# TEXTAUSZUG
- - - - -

Teil 3 Beginn der Hauptverhandlung › XI. Aussetzungsanträge › 2. Aussetzung wegen verspäteter Ladung
2. Aussetzung wegen verspäteter Ladung
169
Neben dem Angeklagten ist der Pflichtverteidiger stets, der Wahlverteidiger jedenfalls dann zu laden, wenn seine Wahl dem Gericht angezeigt worden ist (§ 218 S. 1). Die Vorlage einer Vollmacht ist nicht vorausgesetzt.[1] Sowohl für den Angeklagten als auch für den Verteidiger gilt, dass zwischen der Zustellung der Ladung und dem Tag der Hauptverhandlung eine Frist von mindestens einer Woche liegen muss (§§ 217 Abs. 1, 218 S. 2). Dies gilt nicht für die Fortsetzung einer unterbrochenen Hauptverhandlung, bei der keine förmliche Ladung und somit auch nicht die Einhaltung einer Ladungsfrist erforderlich ist.[2] Hat der Angeklagte mehrere Verteidiger, so sind grundsätzlich alle zu laden.[3] Ist der Verteidiger rechtzeitig, der Angeklagte jedoch verspätet geladen worden, so kann der Verteidiger einen Aussetzungsantrag nur im Namen des Angeklagten stellen. Kenntnis des Verteidigers vom Termin ersetzt nicht seine Ladung.[4] Allerdings geht die Rechtsprechung des Bundesgerichtshofs davon aus, dass ein Aussetzungsantrag des Verteidigers zu Recht abgelehnt werden könne, wenn feststünde, dass dieser zuverlässige Kenntnis vom Termin bereits zu einem Zeitpunkt erlangt habe, in dem eine Ladung noch rechtzeitig gewesen wäre,[5] eine (abzulehnende) Auffassung, die immerhin nichts weniger als den Gesetzeswortlaut gegen sich hat! Die bloße Möglichkeit der Kenntnisnahme vom Termin genügt jedoch auf keinen Fall.[6]
170
Der Aussetzungsantrag kann bereits vor der Hauptverhandlung schriftlich gestellt werden.[7] Nicht ausreichend ist allerdings die mündliche Bitte an den Vorsitzenden, den Termin zu vertagen.[8] In der Hauptverhandlung ist der Antrag bis zum Beginn der Vernehmung des Angeklagten zur Sache möglich (§§ 217 Abs. 2, 218 S. 2). Ist der Verteidiger erst nach Verhandlungsbeginn erschienen, so gilt diese Begrenzung nicht; allerdings hat er den Antrag dann unverzüglich nach seinem Erscheinen zu stellen.[9]
Hinweis
Kann der Verteidiger den Hauptverhandlungstermin trotz verspäteter Ladung wahrnehmen, so ist stets zu überlegen, ob ein Aussetzungsantrag tatsächlich sinnvoll ist. Bringt dieser in der Sache nichts, ist also insbesondere keine weitere Zeit zur Vorbereitung der Hauptverhandlung erforderlich, so dürften in der Regel die mit dem Aussetzungsantrag verbundenen Nachteile für den Angeklagten größer sein als die Vorteile. Nicht zuletzt sollte der Verteidiger in einem solchen Fall an die mit einer Verfahrensverzögerung verbundenen Kosten für den Mandanten denken. Der Verzicht auf die Einhaltung der Ladungsfrist kann auch durch schlüssiges Verhalten erklärt werden, etwa dann, wenn der Verteidiger vor der Hauptverhandlung erklärt hat, er habe vom Termin Kenntnis und werde diesen wahrnehmen.[10]
171
Muster 13 Aussetzungsantrag wegen verspäteter Ladung des Verteidigers und des Angeklagten
An das
Landgericht
…
In der Strafsache
gegen …
b e a n t r a g e
ich zugleich für den Angeklagten und im eigenen Namen die Aussetzung der heutigen Hauptverhandlung.

- - - - -

# ARBEITSAUFTRAG
Greifen Sie den Textauszug zur Aussetzung wegen verspäteter Ladung an seinem Ende auf und schreiben Sie ihn weiter. Die Auflistung wird für die Bearbeitung nicht gebraucht.

Extrahierte Datensätze:
- - - - -

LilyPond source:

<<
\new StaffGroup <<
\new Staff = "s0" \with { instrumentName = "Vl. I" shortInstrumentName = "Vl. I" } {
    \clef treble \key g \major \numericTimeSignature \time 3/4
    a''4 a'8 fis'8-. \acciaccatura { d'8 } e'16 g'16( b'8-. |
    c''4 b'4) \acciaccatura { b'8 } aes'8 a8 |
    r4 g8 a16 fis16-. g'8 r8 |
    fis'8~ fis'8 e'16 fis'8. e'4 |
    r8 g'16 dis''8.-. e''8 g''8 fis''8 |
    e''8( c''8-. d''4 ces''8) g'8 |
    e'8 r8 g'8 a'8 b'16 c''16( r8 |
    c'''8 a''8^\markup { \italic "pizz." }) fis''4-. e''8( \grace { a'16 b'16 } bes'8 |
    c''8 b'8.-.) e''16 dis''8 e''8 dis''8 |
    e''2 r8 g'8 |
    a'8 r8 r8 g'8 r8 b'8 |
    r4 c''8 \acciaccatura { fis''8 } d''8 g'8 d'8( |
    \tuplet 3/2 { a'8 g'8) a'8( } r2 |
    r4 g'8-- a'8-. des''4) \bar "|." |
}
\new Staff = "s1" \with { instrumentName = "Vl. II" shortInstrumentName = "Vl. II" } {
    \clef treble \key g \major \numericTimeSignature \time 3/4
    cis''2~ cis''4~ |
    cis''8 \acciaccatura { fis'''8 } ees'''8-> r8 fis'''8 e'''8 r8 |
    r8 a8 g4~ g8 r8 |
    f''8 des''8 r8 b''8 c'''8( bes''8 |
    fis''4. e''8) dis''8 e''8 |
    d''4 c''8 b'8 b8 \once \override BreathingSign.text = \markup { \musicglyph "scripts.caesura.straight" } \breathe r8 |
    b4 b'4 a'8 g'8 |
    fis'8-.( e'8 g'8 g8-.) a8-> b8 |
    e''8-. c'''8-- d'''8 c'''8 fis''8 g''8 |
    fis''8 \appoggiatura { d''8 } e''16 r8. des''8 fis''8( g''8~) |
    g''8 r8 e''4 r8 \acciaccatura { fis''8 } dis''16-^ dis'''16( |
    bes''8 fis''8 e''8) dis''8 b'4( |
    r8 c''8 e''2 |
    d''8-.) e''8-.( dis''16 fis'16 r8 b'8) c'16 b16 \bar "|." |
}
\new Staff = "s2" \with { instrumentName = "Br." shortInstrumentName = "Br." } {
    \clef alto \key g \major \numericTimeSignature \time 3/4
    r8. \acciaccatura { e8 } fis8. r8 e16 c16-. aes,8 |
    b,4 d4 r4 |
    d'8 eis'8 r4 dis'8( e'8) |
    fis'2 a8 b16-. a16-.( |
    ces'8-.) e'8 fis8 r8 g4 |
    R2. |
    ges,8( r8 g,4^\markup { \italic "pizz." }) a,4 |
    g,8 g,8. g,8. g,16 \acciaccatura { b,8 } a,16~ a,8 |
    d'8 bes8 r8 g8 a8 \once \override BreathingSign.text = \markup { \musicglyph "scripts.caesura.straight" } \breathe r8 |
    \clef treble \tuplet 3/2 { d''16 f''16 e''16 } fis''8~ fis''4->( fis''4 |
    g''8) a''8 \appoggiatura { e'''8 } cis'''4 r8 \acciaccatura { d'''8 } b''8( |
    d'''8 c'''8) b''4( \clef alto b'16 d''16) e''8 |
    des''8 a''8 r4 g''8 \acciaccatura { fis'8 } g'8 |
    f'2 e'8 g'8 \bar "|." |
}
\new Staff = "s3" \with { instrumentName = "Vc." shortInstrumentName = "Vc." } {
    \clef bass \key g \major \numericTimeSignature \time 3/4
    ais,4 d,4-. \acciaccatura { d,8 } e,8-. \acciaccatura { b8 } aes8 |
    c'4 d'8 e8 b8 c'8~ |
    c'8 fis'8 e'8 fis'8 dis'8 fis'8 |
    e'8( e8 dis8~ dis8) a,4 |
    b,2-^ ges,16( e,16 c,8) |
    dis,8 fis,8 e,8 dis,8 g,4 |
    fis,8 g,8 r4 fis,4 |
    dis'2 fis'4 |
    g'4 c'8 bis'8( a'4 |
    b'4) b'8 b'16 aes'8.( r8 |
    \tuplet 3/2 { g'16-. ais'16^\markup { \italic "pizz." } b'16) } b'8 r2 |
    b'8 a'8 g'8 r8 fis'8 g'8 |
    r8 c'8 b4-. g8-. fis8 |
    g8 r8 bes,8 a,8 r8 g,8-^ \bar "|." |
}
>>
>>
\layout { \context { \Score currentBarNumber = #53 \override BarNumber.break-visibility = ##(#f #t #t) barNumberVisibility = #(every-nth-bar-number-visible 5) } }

- - - - -

# LÖSUNGSVORSCHLAG
Die Ladung zum heutigen Termin wurde dem Angeklagten durch Niederlegung bei der Post erst vor vier Tagen zugestellt. Ich selbst habe eine schriftliche Ladung gegen Empfangsbescheinigung sogar erst vor zwei Tagen erhalten. Die Ladungsfrist des § 217 Abs. 1 StPO ist daher weder im Fall meines Mandanten noch bei der Ladung meiner Person eingehalten worden.
Obwohl ich eine halbe Stunde vor Beginn der heutigen Hauptverhandlung telefonisch mitgeteilt habe, dass ich mich um etwa 15 Minuten wegen eines nicht vorhersehbaren Verkehrsstaus verspäten müsse, hatte die Hauptverhandlung schon begonnen, als ich genau 12 Minuten nach dem angesetzten Verhandlungsbeginn den Sitzungssaal betrat. Der Angeklagte war gerade dabei, sich zur Sache zu äußern. Entgegen dem Wortlaut des § 217 Abs. 2 ist bei dieser Sachlage der Aussetzungsantrag nicht verspätet. Weder meinerseits noch von Seiten des Angeklagten liegt ein Verzicht auf die Einhaltung der Ladungsfrist vor. Zwar kann ein solcher Verzicht auch schlüssig erklärt werden, etwa dadurch, dass der Angeklagte bis zum Beginn seiner Vernehmung zur Sache einen Aussetzungsantrag nicht stellt. Dies würde allerdings voraussetzen, dass der Angeklagte seine Rechte kennt oder über sie belehrt worden ist. Meinem Mandanten war das Recht, wegen der verspäteten Ladung einen Aussetzungsantrag zu stellen, jedoch nicht bekannt. Er ist hierüber, wie er mir soeben mitgeteilt hat, auch vom Vorsitzenden nicht belehrt worden.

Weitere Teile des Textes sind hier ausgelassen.